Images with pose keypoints
• • • • •

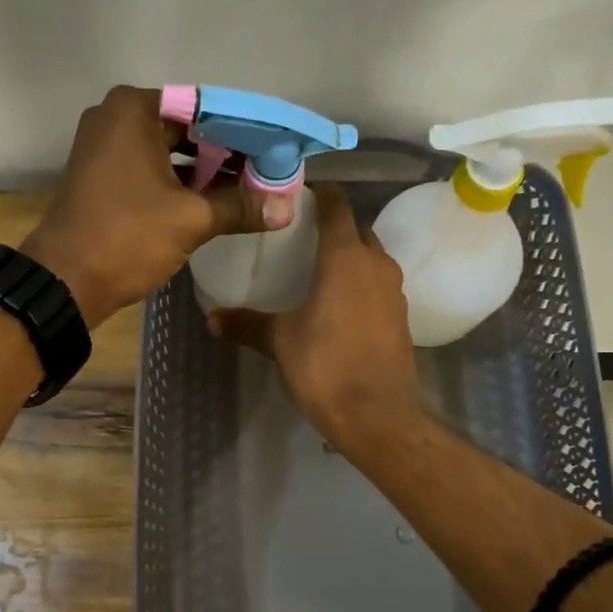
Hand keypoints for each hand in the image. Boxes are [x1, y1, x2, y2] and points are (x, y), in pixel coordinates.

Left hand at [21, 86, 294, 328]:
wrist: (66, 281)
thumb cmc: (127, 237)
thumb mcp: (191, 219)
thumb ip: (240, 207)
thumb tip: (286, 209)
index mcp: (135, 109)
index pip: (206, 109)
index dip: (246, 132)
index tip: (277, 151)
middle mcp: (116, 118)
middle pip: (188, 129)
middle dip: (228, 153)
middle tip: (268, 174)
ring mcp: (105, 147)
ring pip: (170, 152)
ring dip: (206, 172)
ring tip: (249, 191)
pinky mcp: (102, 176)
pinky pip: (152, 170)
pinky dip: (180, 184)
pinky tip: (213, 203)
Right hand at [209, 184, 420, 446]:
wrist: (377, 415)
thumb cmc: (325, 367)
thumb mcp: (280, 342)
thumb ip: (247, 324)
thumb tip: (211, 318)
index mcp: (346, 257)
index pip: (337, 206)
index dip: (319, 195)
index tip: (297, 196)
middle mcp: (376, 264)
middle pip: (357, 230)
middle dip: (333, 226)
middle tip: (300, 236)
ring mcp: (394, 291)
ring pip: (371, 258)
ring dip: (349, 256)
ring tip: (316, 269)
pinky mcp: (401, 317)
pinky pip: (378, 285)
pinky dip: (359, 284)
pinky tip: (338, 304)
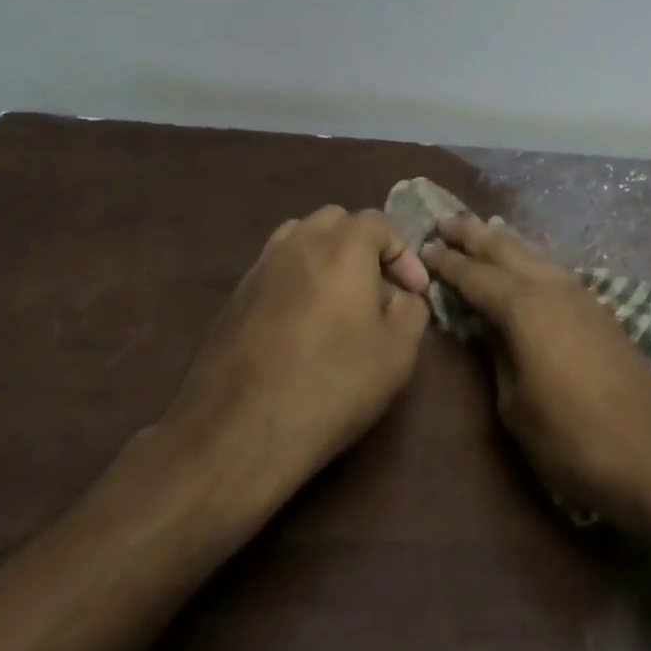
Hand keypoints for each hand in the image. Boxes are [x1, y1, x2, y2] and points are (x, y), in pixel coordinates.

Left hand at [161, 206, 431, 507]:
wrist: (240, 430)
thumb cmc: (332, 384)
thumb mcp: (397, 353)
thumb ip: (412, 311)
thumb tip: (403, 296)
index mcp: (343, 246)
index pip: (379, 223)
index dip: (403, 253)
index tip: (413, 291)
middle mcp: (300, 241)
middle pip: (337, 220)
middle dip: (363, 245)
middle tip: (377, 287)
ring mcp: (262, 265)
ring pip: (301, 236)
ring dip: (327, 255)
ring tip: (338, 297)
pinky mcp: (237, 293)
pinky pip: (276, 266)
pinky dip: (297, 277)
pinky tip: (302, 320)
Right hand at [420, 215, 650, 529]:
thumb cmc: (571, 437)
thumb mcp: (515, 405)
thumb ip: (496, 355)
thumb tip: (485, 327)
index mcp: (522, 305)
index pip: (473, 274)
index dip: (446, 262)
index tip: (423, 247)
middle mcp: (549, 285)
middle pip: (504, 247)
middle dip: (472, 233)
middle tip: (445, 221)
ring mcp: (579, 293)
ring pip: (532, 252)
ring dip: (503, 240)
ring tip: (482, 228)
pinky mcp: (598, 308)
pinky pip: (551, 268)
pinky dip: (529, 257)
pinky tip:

• • • • •

■ **What is expected**:
Exactly reproduce the lines from the one containing "index dip: (446, 262)" through the end of the records, and only those lines.

■ **Answer for this exercise**:
index dip: (446, 262)
index tip: (423, 247)
middle mcp: (549, 285)
middle pip: (504, 247)
middle dip: (472, 233)
middle tip: (445, 221)
ring mcp: (579, 293)
ring pip: (532, 252)
ring dip: (503, 240)
ring tip: (482, 228)
pinky mcp: (598, 308)
pinky pip: (551, 268)
pinky dip: (529, 257)
pinky tip:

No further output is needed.